The Senior Staff Association of Statutory Corporations and Government-owned Companies (SSASCGOC) and Trade Union Congress (TUC) have expressed concerns regarding the removal of fuel subsidy and its potential impact on Nigerians and workers, saying they may not survive the effect amid receiving N30,000 monthly minimum wage.
President-general, SSASCGOC, Comrade Surajudeen Alakija, who is also the deputy president of TUC, emphasised the importance of stakeholder engagement before implementing such a decision.
He noted that the President’s inauguration day pronouncement had already resulted in a series of events, including the introduction of new fuel pump prices by the NNPCL.
Alakija, who stated this at the Quadrennial Delegates Conference of Maritime Branch, questioned the fate of subsidies already paid between now and June 30 and called for the government to engage workers to mitigate the effects of the subsidy removal.
Alakija criticised the lack of transparency surrounding subsidy payments, referring to them as a scam.
He highlighted the absence of information on who received the subsidies and the substantial annual amounts involved.
While acknowledging the need for subsidy removal, Alakija shared a personal experience of purchasing fuel at an exorbitant price of N540 per liter, amounting to N10,800 for 20 litres. He contrasted this with the minimum wage in Nigeria, which stands at N30,000 monthly, equating to less than $50 at the current exchange rate.
Alakija questioned how an average Nigerian could survive under such circumstances and called for a roundtable discussion with stakeholders and the government to address the impact of subsidy removal.
Alakija mentioned the recent deadlock in the meeting between the Nigeria Labour Congress (NLC) and the federal government, expressing discomfort with the approach taken in the negotiations.

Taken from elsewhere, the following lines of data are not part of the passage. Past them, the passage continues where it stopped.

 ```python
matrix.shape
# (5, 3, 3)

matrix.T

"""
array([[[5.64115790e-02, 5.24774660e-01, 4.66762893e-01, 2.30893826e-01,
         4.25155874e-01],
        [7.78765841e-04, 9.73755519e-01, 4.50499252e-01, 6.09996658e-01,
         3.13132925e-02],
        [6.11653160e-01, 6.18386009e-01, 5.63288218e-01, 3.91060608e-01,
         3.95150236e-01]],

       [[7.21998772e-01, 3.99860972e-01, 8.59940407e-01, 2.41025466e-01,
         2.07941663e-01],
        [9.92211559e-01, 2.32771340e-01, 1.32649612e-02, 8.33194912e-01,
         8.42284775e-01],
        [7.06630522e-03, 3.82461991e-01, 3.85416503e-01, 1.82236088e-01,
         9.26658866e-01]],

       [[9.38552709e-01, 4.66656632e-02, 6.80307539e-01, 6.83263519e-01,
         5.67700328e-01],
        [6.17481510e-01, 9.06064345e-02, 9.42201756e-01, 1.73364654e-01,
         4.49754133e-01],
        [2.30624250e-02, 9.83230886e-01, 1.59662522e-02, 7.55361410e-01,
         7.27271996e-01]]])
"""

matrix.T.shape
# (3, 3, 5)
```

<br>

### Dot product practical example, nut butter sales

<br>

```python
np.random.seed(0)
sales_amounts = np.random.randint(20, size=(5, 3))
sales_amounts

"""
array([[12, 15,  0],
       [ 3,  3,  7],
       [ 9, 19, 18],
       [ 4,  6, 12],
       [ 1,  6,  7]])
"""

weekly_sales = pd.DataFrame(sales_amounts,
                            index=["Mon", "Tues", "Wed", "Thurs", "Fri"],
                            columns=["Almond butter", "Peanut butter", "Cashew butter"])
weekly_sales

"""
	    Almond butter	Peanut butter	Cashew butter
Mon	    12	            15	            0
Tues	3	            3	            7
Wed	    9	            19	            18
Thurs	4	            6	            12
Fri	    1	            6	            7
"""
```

He emphasised the importance of a roundtable discussion to find a viable solution, incorporating statistical data, facts, and figures to determine what is achievable.
While acknowledging the significance of the Nigeria project, Alakija urged that no worker should be sacrificed in the process, highlighting the need to strike a balance between national development and workers’ welfare.
Joining the chorus, the outgoing president of SSASCGOC, Comrade Abdullahi Abubakar, said the removal will have effect on Nigerians as it affects all homes.
Abubakar also appealed to the federal government through the Ministries of Transportation and Works to expedite action on the dilapidated Quay Apron at Tin Can Island Port and that of Onne Port Access Road which is continuously (constant) resulting into litigation and loss of revenue.
He said amid the dreaded Covid-19 pandemic, the Union with her scarce check-off dues swung into action and procured protective materials alongside some immune boosting medicine (drugs) and reach-out to all staff that were reporting to the office.
“It is also on note that this outgoing administration is the first of its kind to reach out to members who were out of office for months as a result of ill health.
“It is also worthy of mention that with this scarce check-off dues, this administration went out of their way to procure vehicles for each zone which is the first of its kind,” he added.